Perhaps you’ve noticed: The seasons don’t behave like they used to. The weather is hotter and colder and increasingly out of order. The familiar has become distressingly unfamiliar.
What better way to convey this operatically than through the ultrafamiliar seasonal music of Vivaldi? This is the clever idea of the playwright Sarah Ruhl and the countertenor Anthony Roth Costanzo. Their show “The Seasons” scrambles Vivaldi’s “The Four Seasons,” combined with some of this Baroque composer’s weather-related arias and choral works, then supplies new words by Ruhl to tell a story about climate crisis today.

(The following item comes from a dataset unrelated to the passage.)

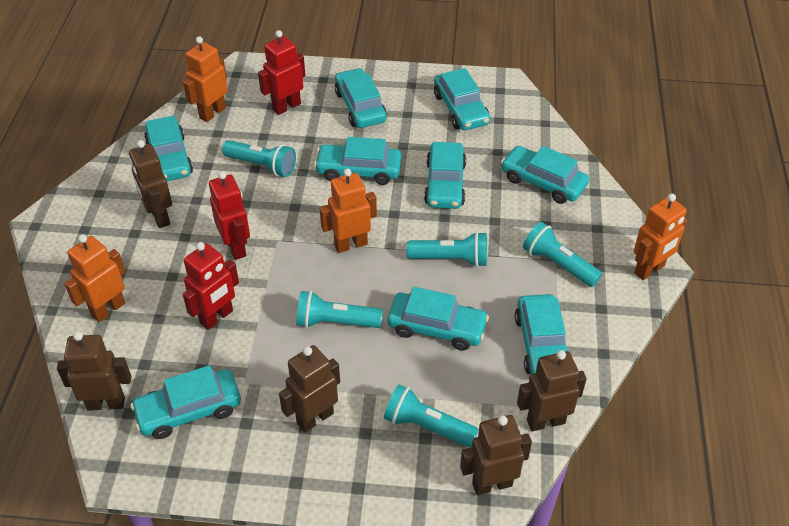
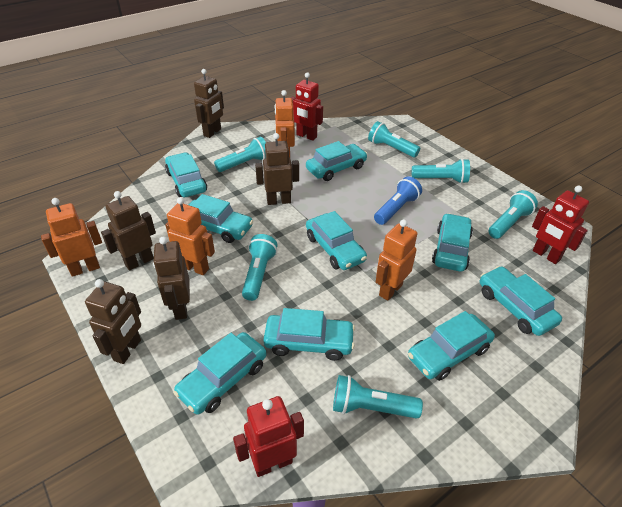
blue flashlight: none = 0 -> [374,176,422,225] = 1
turquoise flashlight: [222,140,296,177] [296,291,383,328] [384,384,479,447] [407,232,487,267] [523,222,602,287] = 5 -> [214,137,266,172] [242,234,278,301] [333,375,423,419] [368,121,420,158] [412,159,470,184] [488,190,538,239] = 6

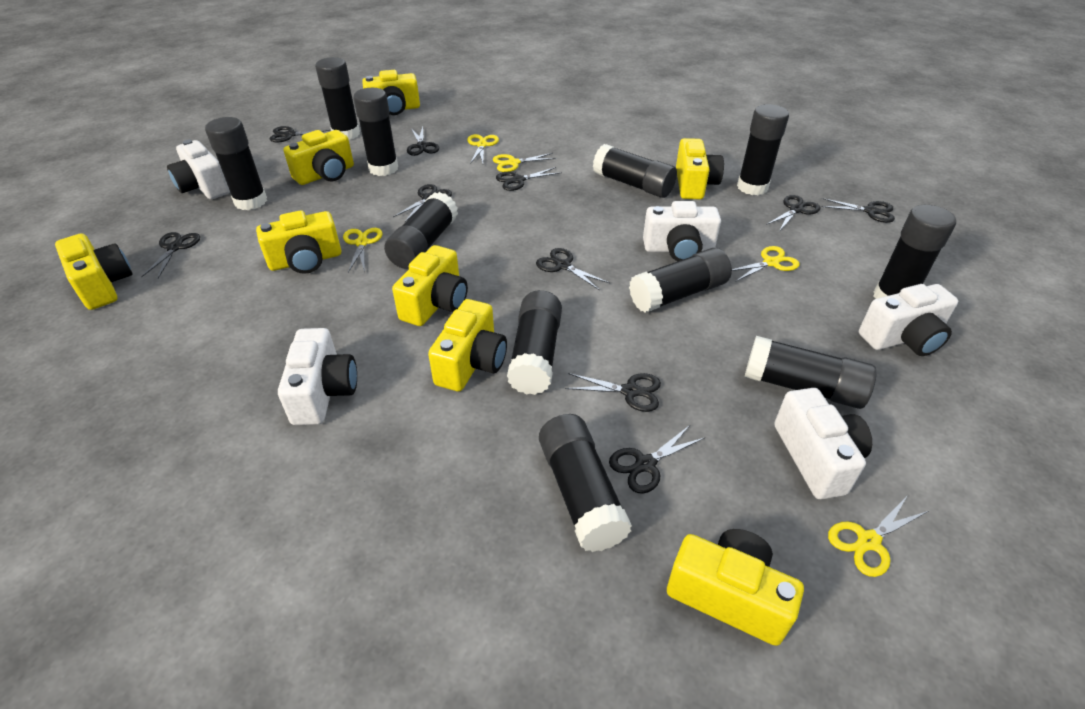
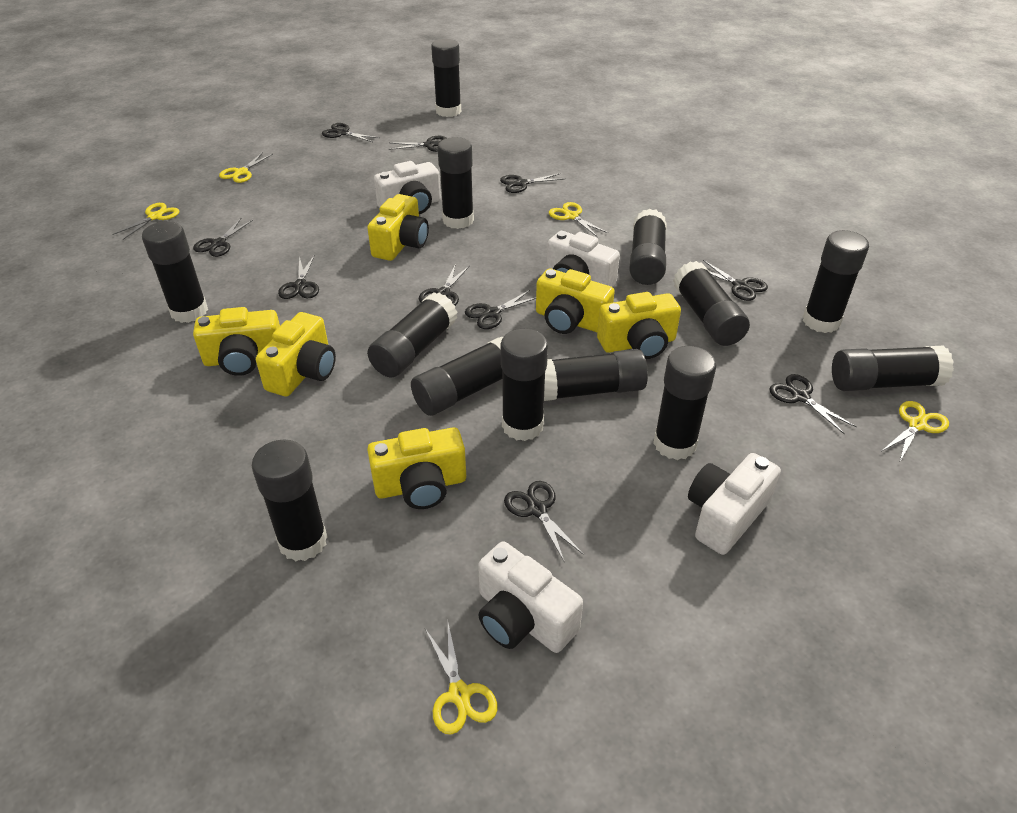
black glue stick: [205,117,267,210] [315,57,360,140] [353,88,398,176] [384,192,458,269] [507,290,562,395] [539,414,632,552] [593,144,677,198] [629,248,732,313] [737,104,789,195] [745,336,877,409] [873,205,956,299] = 11 -> [142,221,208,323] [252,439,327,562] [367,292,457,378] [411,337,503,416] [431,39,461,117] [438,137,474,229] [501,328,548,441] [544,349,648,401] [629,209,667,285] [653,346,716,460] [673,261,750,346] [803,230,869,333] [832,345,954,391] = 13
white camera: [167,140,230,199] [278,328,357,425] [643,201,721,261] [774,388,872,499] [859,284,958,356] = 5 -> [374,161,441,214] [478,542,583,653] [547,231,620,287] [688,453,781,555] = 4
yellow camera: [55,233,133,310] [256,210,342,274] [283,130,354,185] [362,70,420,115] [392,245,468,326] [428,299,507,391] [667,529,804,646] [676,138,724,199] = 8 -> [193,307,280,376] [256,312,336,397] [367,194,429,261] [367,427,466,509] [536,269,615,334] [597,292,681,359] = 6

After its premiere at Boston Lyric Opera in March, “The Seasons” had a debut on Friday at Opera Philadelphia, where Costanzo is the general director. To help evoke weather, he and Ruhl gathered a strong cast of singers and starry collaborators, including the set designer Mimi Lien, the choreographer Pam Tanowitz and the director Zack Winokur. The result, though, is too much like what it seeks to represent: intermittently thrilling but ultimately a jumble.
Ruhl’s story follows five artists who gather at a country retreat to learn from nature. As can happen at artist colonies, they pair off quickly. The Poet (Costanzo) falls in love with the Painter (Kangmin Justin Kim), while the Choreographer (Megan Moore) hits it off with their host, an actress turned farmer (Abigail Raiford). Also present are the Performance Artist (Whitney Morrison) and the more allegorical figure of the Cosmic Weatherman (John Mburu). The weather tosses their stories around, especially after all hell breaks loose in the second act.
We meet the Weatherman first. In his stentorian bass, Mburu addresses the audience directly, reminding everyone of their duty to the world and exhorting them to wake up and fight. How little we listen to such messages seems to be the main point of the largely satirical first act. The Farmer amusingly prattles about nature while preparing a salad on social media. The Poet, complaining in song about a breakup, mopes until he forces himself on the Painter; their romance and lovers’ spats come off as juvenile.
To express their emotional weather, they have arias (sung in Ruhl’s English and Italian or Latin). To express external weather, the production uses dancers and soap suds. Lien, working with the bubble design technologist Jack Forman, magically conjures snow, rain, smoke and ice. Fire, less vividly, is largely the province of John Torres’ lighting.
This aspect of the production works best at the end of Act I, when the Poet is caught in a blizzard and nearly freezes to death. Bubble machines fill the air with snow, cold light sweeps through, and as Costanzo sings the “Farnace” aria “Gelido in ogni vena” in his smallest voice, you can’t help but feel the chill.
There are no dancers in that scene. They are excellent, but the production struggles to integrate them effectively. The choreography evokes spring in the manner of Mark Morris doing Isadora Duncan, with flowy, Botticellian figures. Tanowitz slips in some signature quirks like twitchy feet, and she complements the music, as when the Choreographer’s mournful “Vedrò con mio diletto” is accompanied by the dancing of Maggie Cloud, whose twisting balances express an idea from one the Poet’s projected haiku: that even the trees bend with yearning. Cloud, personifying nature, shrugs.
But Tanowitz, master of beauty and wit, doesn’t really do elemental, and even with the presto drive of Vivaldi’s “Summer,” the choreography fails to convey the extreme weather of Act II. It doesn’t help that Corrado Rovaris’s conducting is on the tame side, and that the voices (all countertenors and sopranos, apart from Mburu) cluster in the thinner air of upper registers. “The Seasons” wants for weight.
Lacking a conventional set, the production is packed with wonderful set pieces: the vocal acrobatics of the Performance Artist’s “In furore iustissimae irae,” the forceful cri de coeur of the Weatherman’s “Or più tremar non voglio.” The flute soloist Emi Ferguson is most remarkable of all. Carried around by the dancers as she plays magnificently, she looks calm and graceful enough to be a dancer pretending to play the flute. Yet the pieces don’t quite add up.
Ruhl has much to say about the difficulty of making people pay attention to the climate crisis and the equivocal role of artists. The Poet laments the practical powerless of poetry, and the unheeded Weatherman complains about how music soothes us and makes us forget. “The Seasons” is better at soothing us than waking us up, but it does try to warn us.
During a final section that you need to read the synopsis to understand, the Commonwealth Youth Choir arrives. Picking up the castoff garments of the adults, they walk forward singing about peace on Earth. They do not look ready to inherit it.
The Seasons
Performed at the Perelman Theater in Philadelphia.